Outcome: Faster Decisions
Video collaboration also can give businesses a competitive edge by enabling them to make business decisions faster.
“We look at whether we can get better and faster decisions out of them by enabling that collaboration,” says Mike Hancock, Vice President at Mechdyne, a U.S.-based integrator. “That’s probably the biggest payback for many of our clients because the travel time is assumed now. That’s a savings they expect. They’re really looking for the more meaningful savings that aren’t just about the dollars for travel but are about them being a better business and a better competitor by enabling their teams to make better and faster decisions that can change the company’s direction.”
Outcome: Improved Workforce Utilization
Some organizations are using video collaboration to transform geographically dispersed employees into a single pool of resources. For example, the U.S. Social Security Administration has administrative law judges who review applications for disability benefits. Each judge has a regional “containment area” for in-person hearings, but they also frequently use video collaboration — including document sharing — to hear cases from around the country, such as containment areas where there aren’t enough judges available to review applications in a timely manner.
This strategy has several bottom-line and competitive benefits that apply to any type of organization. For example, businesses can use it to provide customers with access to staff faster than if they had to wait to interact with a much smaller number of people dedicated to their city, county, or other geographic territory. That helps their brand reputation and in turn their bottom line because satisfied customers are less likely to churn.
Two additional, often related benefits are lower overhead costs and greater operational flexibility. For example, suppose a business or government agency often has big regional fluctuations in workload. Now they don’t run the risk of having more customer-facing employees than one office warrants because video collaboration enables to them to shoulder some of the other offices’ workload. In that sense, video collaboration does for a workforce what cloud computing does for IT: create a pool of resources that scales up faster and operates more cost-effectively than a system where each office has dedicated resources that are underutilized for periods of time.
Outcome: Meeting Employee and Potential Employee Expectations
Younger employees grew up using video to chat with friends and family, and many of their older colleagues do the same at home. These consumer experiences influence their expectations about what’s possible and preferable when it comes to workplace interaction. So, part of the business case is that when employees have access to tools that they like to use, they’re more productive. Having video collaboration tools helps organizations attract and retain employees who value those capabilities.

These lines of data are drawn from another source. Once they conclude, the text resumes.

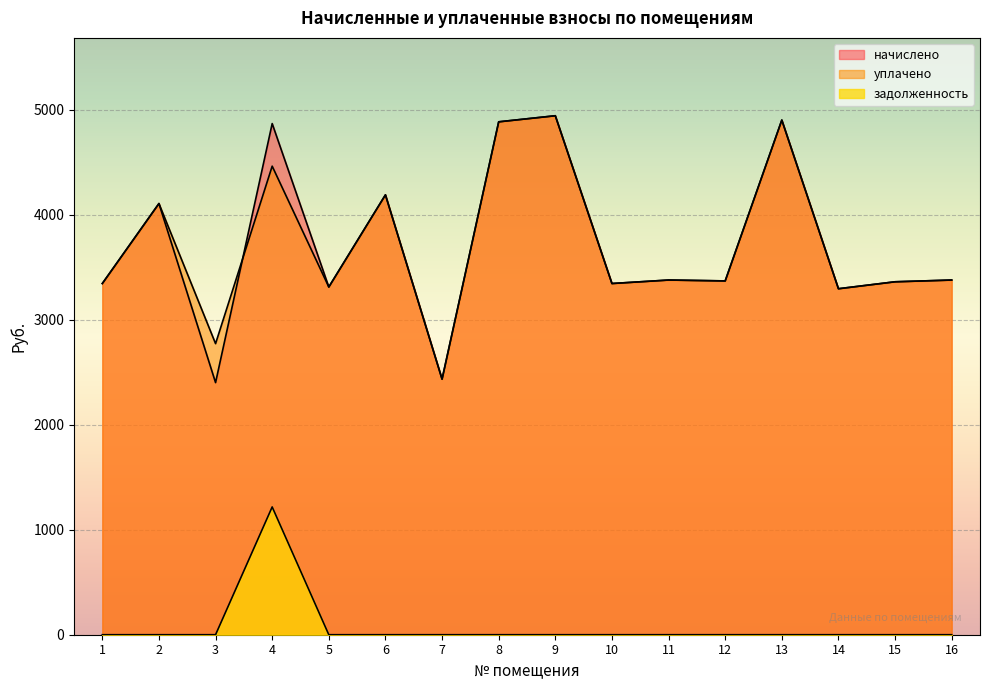

At how many categories does at least one series exceed 1777?

16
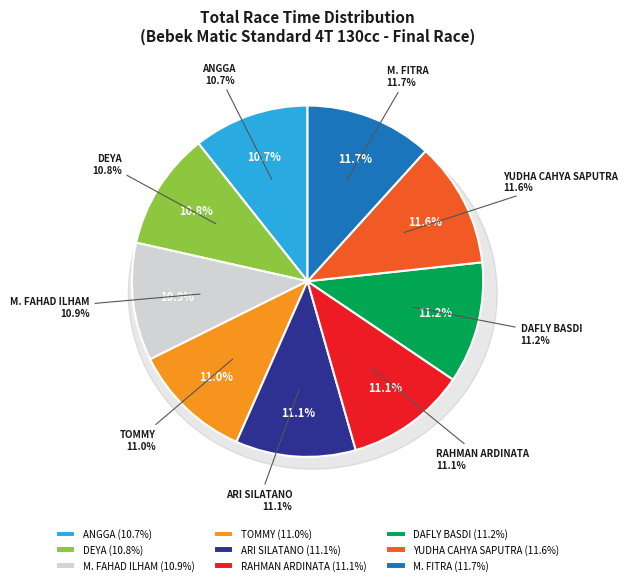

Does M. FITRA represent more than half of the total?

No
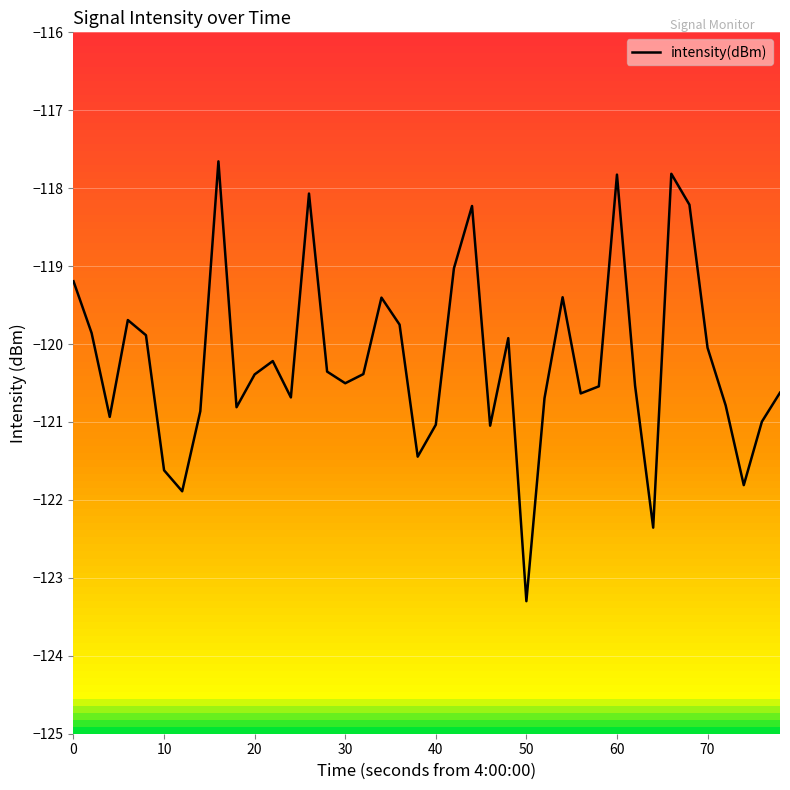

What is the greatest value displayed?

-117.7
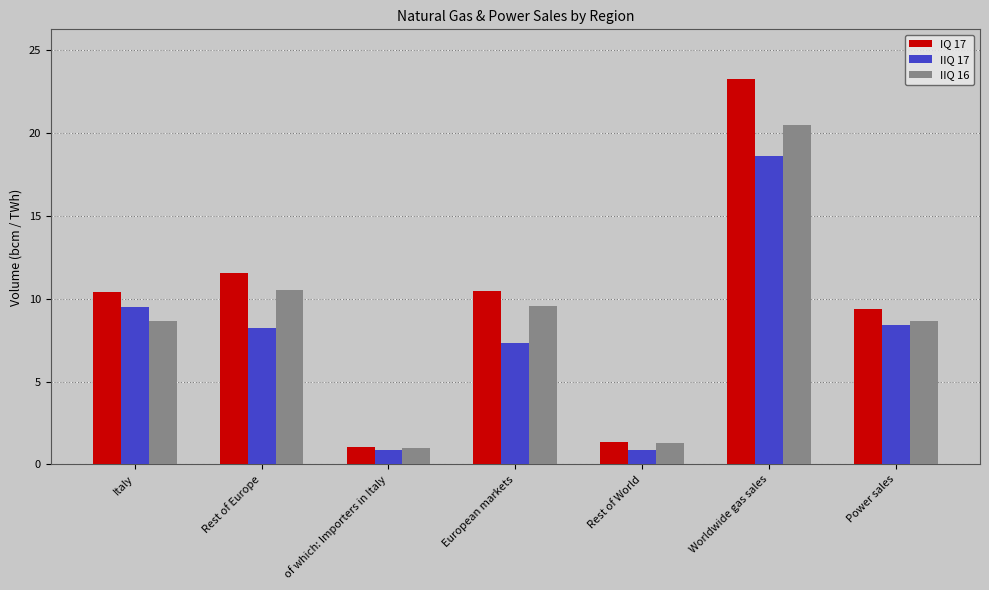

Between Rest of Europe and of which: Importers in Italy, which series saw the biggest shift?

IQ 17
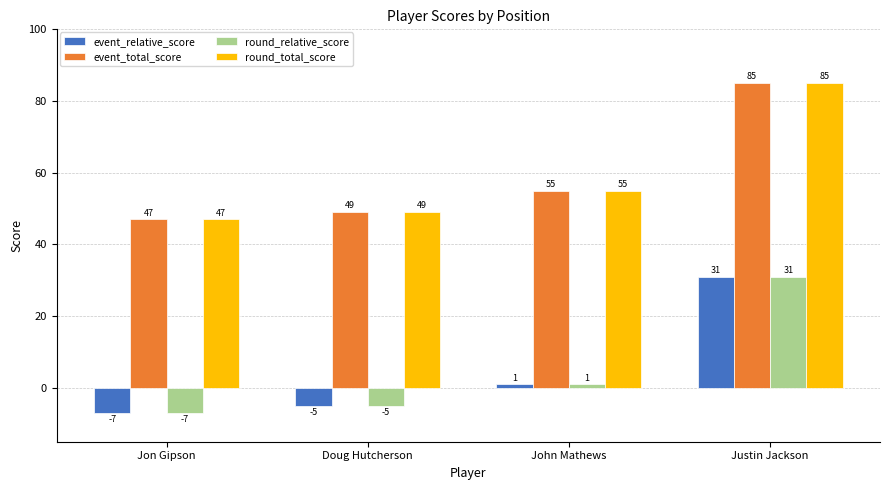

Reading left to right, list all the values displayed in this chart.

event_relative_score: Jon Gipson=-7	Doug Hutcherson=-5	John Mathews=1	Justin Jackson=31
event_total_score: Jon Gipson=47	Doug Hutcherson=49	John Mathews=55	Justin Jackson=85
round_relative_score: Jon Gipson=-7	Doug Hutcherson=-5	John Mathews=1	Justin Jackson=31
round_total_score: Jon Gipson=47	Doug Hutcherson=49	John Mathews=55	Justin Jackson=85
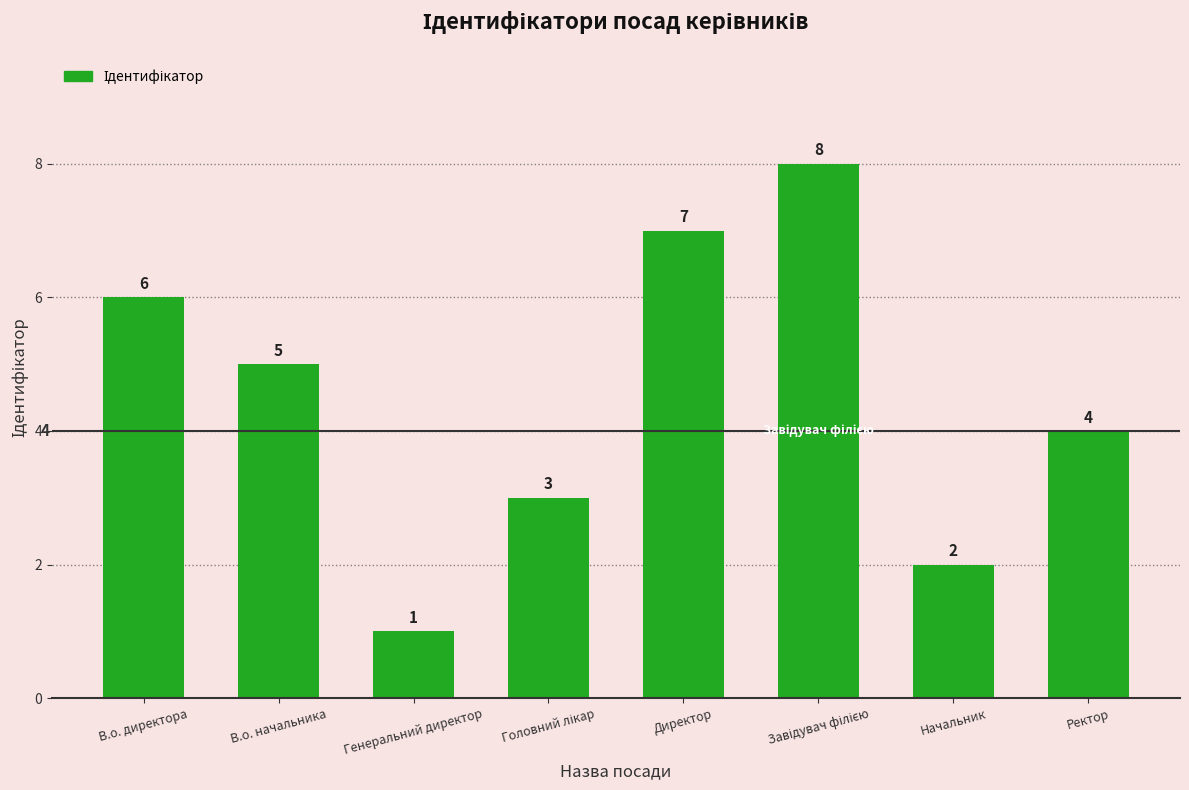

Is it true that the value at Генеральний директор is 1?

True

Financial and Competitive Benefits Abound
Video collaboration products have been around for decades. Over that period, the technology has evolved in ways that enable more and more businesses to justify not only implementing it, but doing so organization-wide. For example, although a lot of video collaboration still occurs, and always will, in conference rooms and executive suites, the technology has been democratized with cloud-based services and software-based endpoints that run on PCs, tablets and other devices that organizations already own. This trend significantly reduces the cost of providing video collaboration tools to more employees beyond executives.
In the process, video collaboration’s benefits — including lower travel expenses and more productive interactions than audioconferencing can provide — now extend across more of the organization. This maximizes the ROI.